Task data:
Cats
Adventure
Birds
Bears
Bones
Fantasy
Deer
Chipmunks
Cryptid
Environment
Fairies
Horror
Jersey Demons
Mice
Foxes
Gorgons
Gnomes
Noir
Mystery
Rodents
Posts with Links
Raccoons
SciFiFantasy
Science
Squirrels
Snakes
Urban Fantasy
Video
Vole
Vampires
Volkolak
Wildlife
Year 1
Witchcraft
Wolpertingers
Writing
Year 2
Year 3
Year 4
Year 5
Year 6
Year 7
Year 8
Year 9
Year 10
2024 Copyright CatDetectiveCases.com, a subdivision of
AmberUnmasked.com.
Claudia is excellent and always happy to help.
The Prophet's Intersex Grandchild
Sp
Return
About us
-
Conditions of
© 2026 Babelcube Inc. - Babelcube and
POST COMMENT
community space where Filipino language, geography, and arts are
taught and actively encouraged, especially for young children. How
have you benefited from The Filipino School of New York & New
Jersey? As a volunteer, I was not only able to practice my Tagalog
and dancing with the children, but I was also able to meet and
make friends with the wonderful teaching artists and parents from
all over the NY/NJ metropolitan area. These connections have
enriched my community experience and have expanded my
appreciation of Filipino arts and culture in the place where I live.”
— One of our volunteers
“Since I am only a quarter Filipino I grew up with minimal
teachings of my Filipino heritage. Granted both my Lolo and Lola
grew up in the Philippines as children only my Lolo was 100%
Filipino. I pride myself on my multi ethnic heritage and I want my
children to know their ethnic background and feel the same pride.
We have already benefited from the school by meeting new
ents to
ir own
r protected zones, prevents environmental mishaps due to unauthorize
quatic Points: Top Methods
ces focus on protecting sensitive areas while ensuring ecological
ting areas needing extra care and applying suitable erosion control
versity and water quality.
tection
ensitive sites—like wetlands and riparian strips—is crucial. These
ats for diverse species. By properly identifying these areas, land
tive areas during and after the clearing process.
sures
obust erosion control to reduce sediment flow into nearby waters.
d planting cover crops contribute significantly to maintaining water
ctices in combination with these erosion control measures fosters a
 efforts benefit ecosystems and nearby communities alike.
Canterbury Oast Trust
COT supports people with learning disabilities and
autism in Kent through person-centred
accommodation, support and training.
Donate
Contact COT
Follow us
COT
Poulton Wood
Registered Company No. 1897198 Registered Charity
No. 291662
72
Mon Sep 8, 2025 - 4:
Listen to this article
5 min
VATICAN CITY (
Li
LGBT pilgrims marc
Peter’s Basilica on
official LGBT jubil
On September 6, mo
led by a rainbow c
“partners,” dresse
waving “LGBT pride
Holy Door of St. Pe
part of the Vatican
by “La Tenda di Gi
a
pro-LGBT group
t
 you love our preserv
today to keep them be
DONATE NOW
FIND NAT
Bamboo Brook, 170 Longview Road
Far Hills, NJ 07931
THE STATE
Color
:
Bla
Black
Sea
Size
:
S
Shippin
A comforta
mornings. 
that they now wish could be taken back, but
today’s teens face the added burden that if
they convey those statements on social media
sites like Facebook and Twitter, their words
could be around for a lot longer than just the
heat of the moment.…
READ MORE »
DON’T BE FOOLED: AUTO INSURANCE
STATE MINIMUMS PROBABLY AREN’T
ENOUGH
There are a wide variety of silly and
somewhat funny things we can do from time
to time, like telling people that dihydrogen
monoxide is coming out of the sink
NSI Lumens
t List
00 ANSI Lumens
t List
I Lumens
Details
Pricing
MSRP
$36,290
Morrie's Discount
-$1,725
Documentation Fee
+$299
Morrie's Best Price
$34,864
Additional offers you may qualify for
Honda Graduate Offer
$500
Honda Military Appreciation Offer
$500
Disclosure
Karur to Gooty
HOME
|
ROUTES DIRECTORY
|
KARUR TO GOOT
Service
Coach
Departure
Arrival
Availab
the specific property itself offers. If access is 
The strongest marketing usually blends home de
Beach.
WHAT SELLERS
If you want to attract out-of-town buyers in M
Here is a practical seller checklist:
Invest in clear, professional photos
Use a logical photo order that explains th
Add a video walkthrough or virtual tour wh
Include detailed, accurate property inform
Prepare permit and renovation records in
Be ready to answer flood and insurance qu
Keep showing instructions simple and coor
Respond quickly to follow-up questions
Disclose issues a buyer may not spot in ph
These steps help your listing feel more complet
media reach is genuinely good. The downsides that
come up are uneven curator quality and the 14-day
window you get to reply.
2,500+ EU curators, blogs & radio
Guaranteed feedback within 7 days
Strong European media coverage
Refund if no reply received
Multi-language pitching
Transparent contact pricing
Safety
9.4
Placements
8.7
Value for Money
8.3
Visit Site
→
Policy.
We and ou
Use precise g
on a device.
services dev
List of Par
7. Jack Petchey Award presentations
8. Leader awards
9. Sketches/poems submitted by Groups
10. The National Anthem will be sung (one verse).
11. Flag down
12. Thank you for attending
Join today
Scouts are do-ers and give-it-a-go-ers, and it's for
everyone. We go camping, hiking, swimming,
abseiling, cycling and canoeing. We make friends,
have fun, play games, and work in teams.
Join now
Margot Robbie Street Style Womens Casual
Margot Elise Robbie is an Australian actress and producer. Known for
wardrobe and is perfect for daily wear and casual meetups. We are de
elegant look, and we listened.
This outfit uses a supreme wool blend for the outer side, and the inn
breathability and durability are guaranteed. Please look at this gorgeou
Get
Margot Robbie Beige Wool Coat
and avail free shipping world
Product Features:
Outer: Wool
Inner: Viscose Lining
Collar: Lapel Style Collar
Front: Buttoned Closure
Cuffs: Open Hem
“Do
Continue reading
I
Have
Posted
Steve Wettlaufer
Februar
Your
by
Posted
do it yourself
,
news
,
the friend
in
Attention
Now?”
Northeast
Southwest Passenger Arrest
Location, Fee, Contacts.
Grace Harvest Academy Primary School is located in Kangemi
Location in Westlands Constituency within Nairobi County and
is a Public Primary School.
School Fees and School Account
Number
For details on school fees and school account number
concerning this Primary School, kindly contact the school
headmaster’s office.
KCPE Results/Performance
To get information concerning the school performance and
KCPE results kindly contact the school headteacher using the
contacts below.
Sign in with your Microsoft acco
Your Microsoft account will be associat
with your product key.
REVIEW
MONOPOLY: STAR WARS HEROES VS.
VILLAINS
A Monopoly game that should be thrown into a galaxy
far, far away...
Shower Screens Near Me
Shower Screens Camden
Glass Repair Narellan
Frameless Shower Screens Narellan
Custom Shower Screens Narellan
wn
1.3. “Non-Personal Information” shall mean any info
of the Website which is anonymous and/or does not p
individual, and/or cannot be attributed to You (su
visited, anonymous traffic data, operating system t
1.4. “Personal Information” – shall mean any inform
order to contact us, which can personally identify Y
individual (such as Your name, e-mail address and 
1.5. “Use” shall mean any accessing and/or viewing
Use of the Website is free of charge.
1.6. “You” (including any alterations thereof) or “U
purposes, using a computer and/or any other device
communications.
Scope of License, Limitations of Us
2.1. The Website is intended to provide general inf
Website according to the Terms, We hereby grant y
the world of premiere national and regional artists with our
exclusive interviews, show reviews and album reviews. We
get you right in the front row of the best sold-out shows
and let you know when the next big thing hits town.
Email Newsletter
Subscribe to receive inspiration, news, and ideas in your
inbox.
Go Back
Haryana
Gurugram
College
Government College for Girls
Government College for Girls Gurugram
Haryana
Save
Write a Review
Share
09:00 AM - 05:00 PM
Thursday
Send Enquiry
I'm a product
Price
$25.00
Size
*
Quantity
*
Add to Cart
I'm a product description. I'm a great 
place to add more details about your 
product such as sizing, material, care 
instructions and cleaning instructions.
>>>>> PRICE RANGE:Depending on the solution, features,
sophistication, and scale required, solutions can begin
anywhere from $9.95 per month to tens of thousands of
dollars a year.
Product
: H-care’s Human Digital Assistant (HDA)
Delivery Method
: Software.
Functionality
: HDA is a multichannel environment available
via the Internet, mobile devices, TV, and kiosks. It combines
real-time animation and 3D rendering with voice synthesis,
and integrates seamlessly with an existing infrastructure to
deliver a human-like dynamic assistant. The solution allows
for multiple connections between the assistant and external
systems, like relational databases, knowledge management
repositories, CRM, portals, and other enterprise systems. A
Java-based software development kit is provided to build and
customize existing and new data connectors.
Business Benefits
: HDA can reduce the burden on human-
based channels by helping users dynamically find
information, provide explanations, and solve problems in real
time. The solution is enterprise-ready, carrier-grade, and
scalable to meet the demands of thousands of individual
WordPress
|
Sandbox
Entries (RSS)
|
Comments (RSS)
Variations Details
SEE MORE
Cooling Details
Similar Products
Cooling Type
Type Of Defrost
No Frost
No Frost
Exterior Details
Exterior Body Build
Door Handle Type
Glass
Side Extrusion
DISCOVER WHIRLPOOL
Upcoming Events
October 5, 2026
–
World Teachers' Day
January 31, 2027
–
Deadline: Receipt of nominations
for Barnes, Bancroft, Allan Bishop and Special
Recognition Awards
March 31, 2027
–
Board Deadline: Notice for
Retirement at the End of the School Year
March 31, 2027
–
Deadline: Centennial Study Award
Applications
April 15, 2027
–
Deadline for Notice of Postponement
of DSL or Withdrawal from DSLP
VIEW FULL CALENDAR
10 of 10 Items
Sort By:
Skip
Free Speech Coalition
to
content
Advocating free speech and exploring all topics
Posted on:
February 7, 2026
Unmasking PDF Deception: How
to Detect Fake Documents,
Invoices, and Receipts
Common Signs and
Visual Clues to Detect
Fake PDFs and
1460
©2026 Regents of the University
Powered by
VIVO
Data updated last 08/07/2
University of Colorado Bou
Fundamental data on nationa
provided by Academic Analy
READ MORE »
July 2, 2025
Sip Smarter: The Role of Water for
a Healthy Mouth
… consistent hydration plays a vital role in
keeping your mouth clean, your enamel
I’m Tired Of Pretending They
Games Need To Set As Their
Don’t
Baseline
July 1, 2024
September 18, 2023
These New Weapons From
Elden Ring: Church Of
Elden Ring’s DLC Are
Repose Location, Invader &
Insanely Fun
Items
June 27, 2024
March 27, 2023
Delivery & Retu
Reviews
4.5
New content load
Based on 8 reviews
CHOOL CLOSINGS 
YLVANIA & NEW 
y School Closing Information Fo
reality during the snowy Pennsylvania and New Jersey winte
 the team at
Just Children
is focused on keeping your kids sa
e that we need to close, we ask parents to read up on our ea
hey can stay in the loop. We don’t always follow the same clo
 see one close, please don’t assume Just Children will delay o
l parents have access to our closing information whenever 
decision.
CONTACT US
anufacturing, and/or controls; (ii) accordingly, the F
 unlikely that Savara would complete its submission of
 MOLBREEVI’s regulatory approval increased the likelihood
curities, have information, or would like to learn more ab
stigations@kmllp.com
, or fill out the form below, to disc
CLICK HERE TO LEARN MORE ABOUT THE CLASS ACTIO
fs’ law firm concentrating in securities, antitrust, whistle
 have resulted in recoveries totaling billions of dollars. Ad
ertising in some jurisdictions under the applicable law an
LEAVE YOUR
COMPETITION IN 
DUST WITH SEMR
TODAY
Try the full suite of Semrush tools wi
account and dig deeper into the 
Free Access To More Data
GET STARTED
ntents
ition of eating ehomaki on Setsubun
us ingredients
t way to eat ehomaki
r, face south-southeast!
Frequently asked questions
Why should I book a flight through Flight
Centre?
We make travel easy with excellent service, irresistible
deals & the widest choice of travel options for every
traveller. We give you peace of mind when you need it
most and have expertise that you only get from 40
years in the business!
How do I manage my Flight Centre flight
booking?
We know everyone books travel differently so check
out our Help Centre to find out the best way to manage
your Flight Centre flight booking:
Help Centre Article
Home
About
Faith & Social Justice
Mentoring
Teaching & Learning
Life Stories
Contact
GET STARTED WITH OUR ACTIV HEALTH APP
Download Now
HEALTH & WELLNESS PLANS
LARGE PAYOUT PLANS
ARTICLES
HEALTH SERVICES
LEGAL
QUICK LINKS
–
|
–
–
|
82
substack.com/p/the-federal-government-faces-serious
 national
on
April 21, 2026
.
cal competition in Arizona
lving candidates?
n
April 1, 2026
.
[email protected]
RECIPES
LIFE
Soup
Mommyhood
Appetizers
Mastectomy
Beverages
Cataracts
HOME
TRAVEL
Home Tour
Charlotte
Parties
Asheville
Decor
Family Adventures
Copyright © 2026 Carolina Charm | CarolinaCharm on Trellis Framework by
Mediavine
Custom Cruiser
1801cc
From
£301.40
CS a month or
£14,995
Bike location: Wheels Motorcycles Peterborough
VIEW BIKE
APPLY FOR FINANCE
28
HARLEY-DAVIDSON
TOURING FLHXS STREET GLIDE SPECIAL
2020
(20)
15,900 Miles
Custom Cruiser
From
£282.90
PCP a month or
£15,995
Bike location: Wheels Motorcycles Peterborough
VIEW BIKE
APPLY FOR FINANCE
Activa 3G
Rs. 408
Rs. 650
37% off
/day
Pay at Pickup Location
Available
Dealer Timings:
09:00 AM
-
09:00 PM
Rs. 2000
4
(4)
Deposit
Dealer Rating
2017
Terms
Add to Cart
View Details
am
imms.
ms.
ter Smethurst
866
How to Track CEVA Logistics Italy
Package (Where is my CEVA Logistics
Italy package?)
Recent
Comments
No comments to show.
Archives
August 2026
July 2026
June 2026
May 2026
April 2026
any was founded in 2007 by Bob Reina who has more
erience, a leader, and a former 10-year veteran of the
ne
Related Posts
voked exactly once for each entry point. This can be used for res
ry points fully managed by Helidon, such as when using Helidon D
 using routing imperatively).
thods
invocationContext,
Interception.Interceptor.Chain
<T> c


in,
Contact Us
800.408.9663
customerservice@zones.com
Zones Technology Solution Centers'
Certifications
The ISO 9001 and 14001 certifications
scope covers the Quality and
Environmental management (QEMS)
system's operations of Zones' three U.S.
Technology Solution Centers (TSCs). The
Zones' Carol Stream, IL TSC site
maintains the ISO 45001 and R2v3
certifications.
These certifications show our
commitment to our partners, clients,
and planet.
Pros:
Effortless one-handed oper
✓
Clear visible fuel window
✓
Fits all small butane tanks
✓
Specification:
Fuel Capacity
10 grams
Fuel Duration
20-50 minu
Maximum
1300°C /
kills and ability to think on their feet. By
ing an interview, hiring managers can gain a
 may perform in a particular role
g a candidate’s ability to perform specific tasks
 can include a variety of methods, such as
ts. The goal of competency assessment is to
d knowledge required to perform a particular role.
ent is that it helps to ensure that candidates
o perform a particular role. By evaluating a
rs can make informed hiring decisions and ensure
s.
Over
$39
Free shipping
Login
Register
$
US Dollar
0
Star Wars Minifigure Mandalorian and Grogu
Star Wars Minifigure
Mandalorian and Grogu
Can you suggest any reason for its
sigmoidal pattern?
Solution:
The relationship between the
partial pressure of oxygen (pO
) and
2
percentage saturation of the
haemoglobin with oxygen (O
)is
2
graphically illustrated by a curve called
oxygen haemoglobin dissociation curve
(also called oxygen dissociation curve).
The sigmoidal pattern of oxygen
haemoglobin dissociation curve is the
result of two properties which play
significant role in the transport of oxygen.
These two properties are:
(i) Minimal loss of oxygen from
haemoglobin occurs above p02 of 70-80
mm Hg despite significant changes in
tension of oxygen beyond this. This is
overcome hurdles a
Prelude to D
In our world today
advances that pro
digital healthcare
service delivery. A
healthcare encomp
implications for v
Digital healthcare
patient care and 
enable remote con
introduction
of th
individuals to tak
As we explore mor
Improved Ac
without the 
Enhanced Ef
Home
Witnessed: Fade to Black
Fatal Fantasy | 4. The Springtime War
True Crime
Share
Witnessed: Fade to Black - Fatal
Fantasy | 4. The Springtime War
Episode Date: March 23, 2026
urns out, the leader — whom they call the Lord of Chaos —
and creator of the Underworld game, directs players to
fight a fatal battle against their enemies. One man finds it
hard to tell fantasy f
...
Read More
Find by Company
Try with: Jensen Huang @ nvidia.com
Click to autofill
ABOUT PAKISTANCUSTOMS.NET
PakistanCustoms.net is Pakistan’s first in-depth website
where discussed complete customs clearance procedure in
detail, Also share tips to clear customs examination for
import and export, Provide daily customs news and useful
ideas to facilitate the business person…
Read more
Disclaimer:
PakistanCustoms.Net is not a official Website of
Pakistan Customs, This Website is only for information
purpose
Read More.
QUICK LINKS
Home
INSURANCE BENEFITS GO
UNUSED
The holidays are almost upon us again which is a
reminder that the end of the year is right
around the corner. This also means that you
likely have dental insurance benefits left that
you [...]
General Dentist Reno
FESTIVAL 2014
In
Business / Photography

Problem to solve:
Transcribe the records above from the line holding "Shower Screens Near Me" down to the line holding "visited, anonymous traffic", inclusive, without adding anything.

Answer section:
Shower Screens Near Me
Shower Screens Camden
Glass Repair Narellan
Frameless Shower Screens Narellan
Custom Shower Screens Narellan
wn
1.3. “Non-Personal Information” shall mean any info
of the Website which is anonymous and/or does not p
individual, and/or cannot be attributed to You (su
visited, anonymous traffic data, operating system t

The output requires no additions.